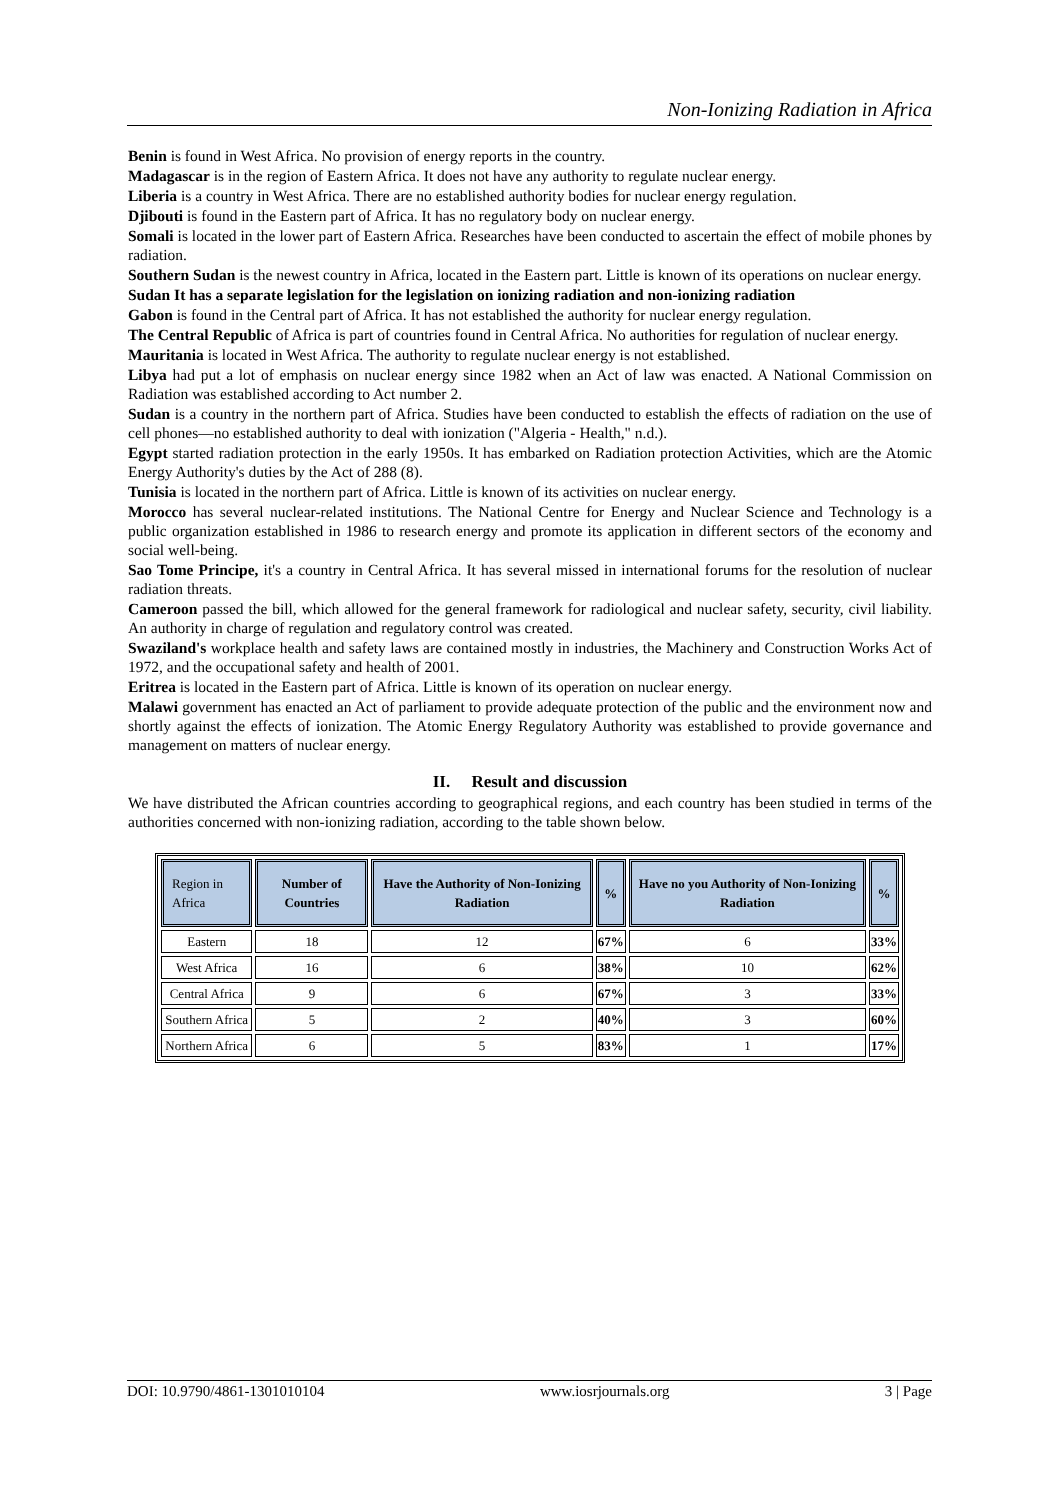Non-Ionizing Radiation in Africa
Benin is found in West Africa. No provision of energy reports in the country.
Madagascar is in the region of Eastern Africa. It does not have any authority to regulate nuclear energy.
Liberia is a country in West Africa. There are no established authority bodies for nuclear energy regulation.
Djibouti is found in the Eastern part of Africa. It has no regulatory body on nuclear energy.
Somali is located in the lower part of Eastern Africa. Researches have been conducted to ascertain the effect of mobile phones by radiation.
Southern Sudan is the newest country in Africa, located in the Eastern part. Little is known of its operations on nuclear energy.
Sudan It has a separate legislation for the legislation on ionizing radiation and non-ionizing radiation
Gabon is found in the Central part of Africa. It has not established the authority for nuclear energy regulation.
The Central Republic of Africa is part of countries found in Central Africa. No authorities for regulation of nuclear energy.
Mauritania is located in West Africa. The authority to regulate nuclear energy is not established.
Libya had put a lot of emphasis on nuclear energy since 1982 when an Act of law was enacted. A National Commission on Radiation was established according to Act number 2.
Sudan is a country in the northern part of Africa. Studies have been conducted to establish the effects of radiation on the use of cell phones—no established authority to deal with ionization ("Algeria - Health," n.d.).
Egypt started radiation protection in the early 1950s. It has embarked on Radiation protection Activities, which are the Atomic Energy Authority's duties by the Act of 288 (8).
Tunisia is located in the northern part of Africa. Little is known of its activities on nuclear energy.
Morocco has several nuclear-related institutions. The National Centre for Energy and Nuclear Science and Technology is a public organization established in 1986 to research energy and promote its application in different sectors of the economy and social well-being.
Sao Tome Principe, it's a country in Central Africa. It has several missed in international forums for the resolution of nuclear radiation threats.
Cameroon passed the bill, which allowed for the general framework for radiological and nuclear safety, security, civil liability. An authority in charge of regulation and regulatory control was created.
Swaziland's workplace health and safety laws are contained mostly in industries, the Machinery and Construction Works Act of 1972, and the occupational safety and health of 2001.
Eritrea is located in the Eastern part of Africa. Little is known of its operation on nuclear energy.
Malawi government has enacted an Act of parliament to provide adequate protection of the public and the environment now and shortly against the effects of ionization. The Atomic Energy Regulatory Authority was established to provide governance and management on matters of nuclear energy.
II. Result and discussion
We have distributed the African countries according to geographical regions, and each country has been studied in terms of the authorities concerned with non-ionizing radiation, according to the table shown below.
| Region in Africa | Number of Countries | Have the Authority of Non-Ionizing Radiation | % | Have no you Authority of Non-Ionizing Radiation | % |
| --- | --- | --- | --- | --- | --- |
| Eastern | 18 | 12 | 67% | 6 | 33% |
| West Africa | 16 | 6 | 38% | 10 | 62% |
| Central Africa | 9 | 6 | 67% | 3 | 33% |
| Southern Africa | 5 | 2 | 40% | 3 | 60% |
| Northern Africa | 6 | 5 | 83% | 1 | 17% |
DOI: 10.9790/4861-1301010104 www.iosrjournals.org 3 | Page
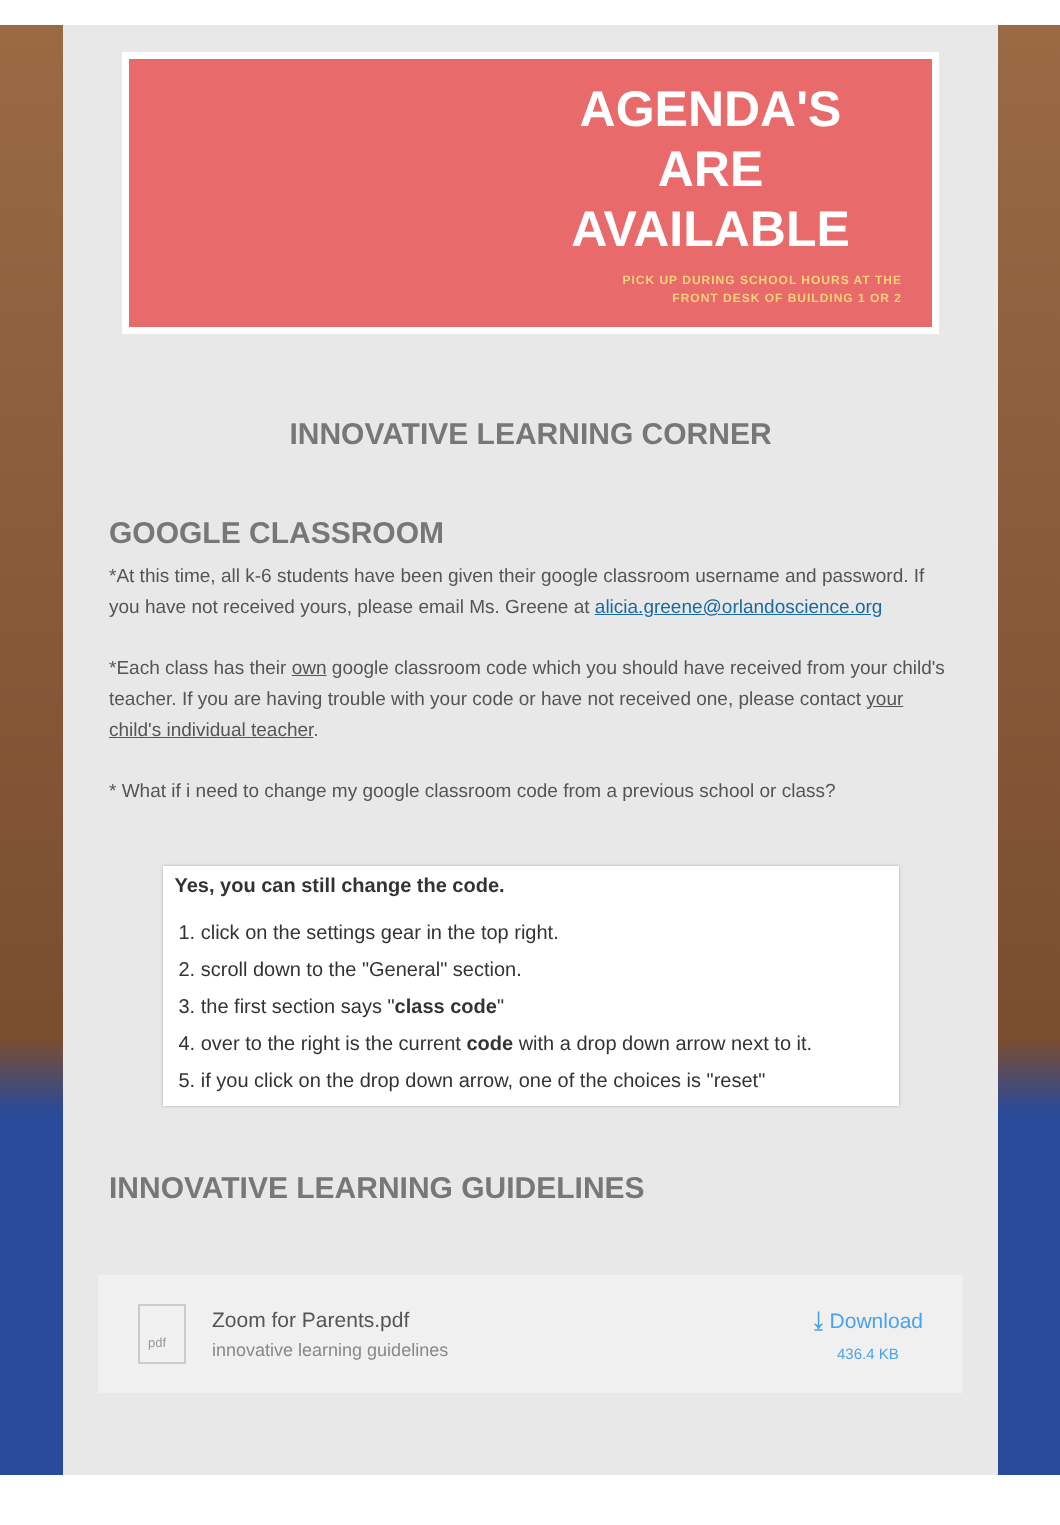AGENDA'S
ARE
AVAILABLE
PICK UP DURING SCHOOL HOURS AT THE
FRONT DESK OF BUILDING 1 OR 2
INNOVATIVE LEARNING CORNER
GOOGLE CLASSROOM
*At this time, all k-6 students have been given their google classroom username and password. If you have not received yours, please email Ms. Greene at alicia.greene@orlandoscience.org
*Each class has their own google classroom code which you should have received from your child's teacher. If you are having trouble with your code or have not received one, please contact your child's individual teacher.
* What if i need to change my google classroom code from a previous school or class?
Yes, you can still change the code.
1. click on the settings gear in the top right.
2. scroll down to the "General" section.
3. the first section says "class code"
4. over to the right is the current code with a drop down arrow next to it.
5. if you click on the drop down arrow, one of the choices is "reset"
INNOVATIVE LEARNING GUIDELINES
pdf
Zoom for Parents.pdf
innovative learning guidelines
⤓ Download
436.4 KB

• _Aim of the task_: Give the number of lines in the data that contain the string "ionization" and nothing more.

• _Problem solution_: 2